Again on the command line, download it, unpack the compressed file and place it on your path.

$ wget -nv https://github.com/mozilla/geckodriver/releases/download/v0.21.0/geckodriver-v0.21.0-linux64.tar.gz
$ tar -xzf geckodriver-v0.21.0-linux64.tar.gz
$ rm geckodriver-v0.21.0-linux64.tar.gz
$ ls -1    # You should see geckodriver in the output.
geckodriver

$HOME/.local/bin is a good place for this type of software.

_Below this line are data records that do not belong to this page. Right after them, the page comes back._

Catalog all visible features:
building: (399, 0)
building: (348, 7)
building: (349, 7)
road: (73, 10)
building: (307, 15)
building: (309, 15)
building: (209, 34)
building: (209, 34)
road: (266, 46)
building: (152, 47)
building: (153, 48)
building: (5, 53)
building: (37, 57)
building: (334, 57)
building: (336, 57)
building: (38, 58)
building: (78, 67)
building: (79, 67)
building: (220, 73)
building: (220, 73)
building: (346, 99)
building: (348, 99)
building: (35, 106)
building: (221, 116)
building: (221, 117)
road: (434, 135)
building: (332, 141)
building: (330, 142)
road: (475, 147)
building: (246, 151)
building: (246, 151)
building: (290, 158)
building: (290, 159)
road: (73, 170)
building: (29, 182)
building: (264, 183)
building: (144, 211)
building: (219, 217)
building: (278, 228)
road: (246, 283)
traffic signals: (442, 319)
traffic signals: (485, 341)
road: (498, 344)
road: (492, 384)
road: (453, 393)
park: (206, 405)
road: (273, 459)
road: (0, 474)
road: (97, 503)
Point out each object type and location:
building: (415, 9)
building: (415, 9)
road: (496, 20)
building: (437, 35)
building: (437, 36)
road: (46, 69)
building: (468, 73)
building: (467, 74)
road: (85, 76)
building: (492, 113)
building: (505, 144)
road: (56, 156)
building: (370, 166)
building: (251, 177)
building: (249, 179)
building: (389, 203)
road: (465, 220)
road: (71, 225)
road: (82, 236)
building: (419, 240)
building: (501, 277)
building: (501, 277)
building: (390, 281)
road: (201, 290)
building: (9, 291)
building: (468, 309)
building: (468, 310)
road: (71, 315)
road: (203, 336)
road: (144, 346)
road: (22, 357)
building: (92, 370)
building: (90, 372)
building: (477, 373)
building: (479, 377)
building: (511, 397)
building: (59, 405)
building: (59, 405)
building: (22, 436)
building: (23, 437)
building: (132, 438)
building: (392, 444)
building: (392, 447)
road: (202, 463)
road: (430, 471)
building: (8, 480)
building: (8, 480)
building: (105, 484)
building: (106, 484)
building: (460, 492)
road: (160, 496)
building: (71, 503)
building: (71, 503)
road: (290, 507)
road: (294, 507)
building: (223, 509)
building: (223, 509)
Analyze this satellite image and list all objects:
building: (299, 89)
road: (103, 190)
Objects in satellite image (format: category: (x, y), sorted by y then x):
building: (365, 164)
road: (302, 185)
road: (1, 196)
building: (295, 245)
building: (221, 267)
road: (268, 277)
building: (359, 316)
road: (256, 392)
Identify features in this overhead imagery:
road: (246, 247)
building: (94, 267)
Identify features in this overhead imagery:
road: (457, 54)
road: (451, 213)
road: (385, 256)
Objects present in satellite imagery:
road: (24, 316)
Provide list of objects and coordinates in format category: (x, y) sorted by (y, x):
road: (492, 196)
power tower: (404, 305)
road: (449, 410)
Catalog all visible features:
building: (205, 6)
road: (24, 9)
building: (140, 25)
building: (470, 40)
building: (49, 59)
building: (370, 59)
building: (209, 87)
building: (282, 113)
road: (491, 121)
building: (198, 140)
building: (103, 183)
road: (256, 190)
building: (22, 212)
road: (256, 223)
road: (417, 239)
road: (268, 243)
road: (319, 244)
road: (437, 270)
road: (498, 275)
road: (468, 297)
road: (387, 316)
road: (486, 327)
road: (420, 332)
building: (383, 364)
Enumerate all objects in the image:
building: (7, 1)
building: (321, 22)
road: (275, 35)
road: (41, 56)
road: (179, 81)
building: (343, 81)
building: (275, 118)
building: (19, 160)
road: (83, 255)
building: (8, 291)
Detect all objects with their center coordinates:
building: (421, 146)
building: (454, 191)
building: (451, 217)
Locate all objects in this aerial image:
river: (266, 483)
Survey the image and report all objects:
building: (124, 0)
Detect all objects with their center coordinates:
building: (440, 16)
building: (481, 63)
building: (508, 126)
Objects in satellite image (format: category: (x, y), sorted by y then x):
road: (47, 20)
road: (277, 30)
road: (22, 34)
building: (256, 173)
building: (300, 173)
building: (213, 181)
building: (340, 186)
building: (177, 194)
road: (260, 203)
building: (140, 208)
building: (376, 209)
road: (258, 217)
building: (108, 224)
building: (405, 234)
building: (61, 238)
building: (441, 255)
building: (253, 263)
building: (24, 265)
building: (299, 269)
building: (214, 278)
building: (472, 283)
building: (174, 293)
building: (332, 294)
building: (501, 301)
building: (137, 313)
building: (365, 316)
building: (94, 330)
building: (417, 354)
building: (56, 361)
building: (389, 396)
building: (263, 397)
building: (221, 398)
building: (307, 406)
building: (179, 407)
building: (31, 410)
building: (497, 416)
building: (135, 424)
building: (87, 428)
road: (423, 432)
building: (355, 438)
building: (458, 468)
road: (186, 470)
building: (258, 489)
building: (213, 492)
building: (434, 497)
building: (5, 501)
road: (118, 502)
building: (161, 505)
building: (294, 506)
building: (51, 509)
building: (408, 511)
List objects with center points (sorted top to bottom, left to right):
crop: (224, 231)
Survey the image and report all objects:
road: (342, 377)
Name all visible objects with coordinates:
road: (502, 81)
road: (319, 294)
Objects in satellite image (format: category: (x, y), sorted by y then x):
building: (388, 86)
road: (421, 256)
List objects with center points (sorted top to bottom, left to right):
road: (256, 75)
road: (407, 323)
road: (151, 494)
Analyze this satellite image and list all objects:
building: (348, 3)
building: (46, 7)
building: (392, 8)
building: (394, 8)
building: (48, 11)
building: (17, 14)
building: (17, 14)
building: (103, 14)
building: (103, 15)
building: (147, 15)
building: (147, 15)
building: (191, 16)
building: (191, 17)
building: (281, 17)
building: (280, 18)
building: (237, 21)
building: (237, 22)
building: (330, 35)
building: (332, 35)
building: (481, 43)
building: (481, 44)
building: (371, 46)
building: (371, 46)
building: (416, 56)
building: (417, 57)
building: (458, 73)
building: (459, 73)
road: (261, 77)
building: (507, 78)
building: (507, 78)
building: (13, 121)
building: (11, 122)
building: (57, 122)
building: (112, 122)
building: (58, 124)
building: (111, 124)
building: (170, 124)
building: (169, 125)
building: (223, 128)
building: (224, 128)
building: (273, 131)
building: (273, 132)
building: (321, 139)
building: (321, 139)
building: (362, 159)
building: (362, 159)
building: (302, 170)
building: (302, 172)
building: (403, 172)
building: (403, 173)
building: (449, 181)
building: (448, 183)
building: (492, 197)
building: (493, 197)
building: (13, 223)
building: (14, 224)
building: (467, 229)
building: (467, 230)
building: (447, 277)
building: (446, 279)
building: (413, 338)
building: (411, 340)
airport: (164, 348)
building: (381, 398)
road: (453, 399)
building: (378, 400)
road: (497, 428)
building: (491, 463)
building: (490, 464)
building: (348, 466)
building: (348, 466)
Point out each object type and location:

First make sure it exists and then put the software there.

$ mkdir -p ~/.local/bin
$ mv geckodriver ~/.local/bin

Check it's on your path:

$ geckodriver --version
geckodriver 0.21.0

The source code of this program is available from
testing/geckodriver in https://hg.mozilla.org/mozilla-central.

This program is subject to the terms of the Mozilla Public License 2.0.
You can obtain a copy of the license at https://mozilla.org/MPL/2.0/.

If you get an command not found error, you'll need to add the following line to your .bashrc file and restart your bash session:

export PATH=$PATH:$HOME/.local/bin

Now geckodriver is on your path and can be used by Selenium!

Using Selenium

Here is a snippet:

from selenium import webdriver


path_to_profile = '<path-to-home-dir>/.mozilla/firefox/<string-of-characters>.gecko_profile/'
fp = webdriver.FirefoxProfile(path_to_profile)
driver = webdriver.Firefox(fp)

driver.get('https://example.com')

The Selenium docs give a good overview of more advanced usage.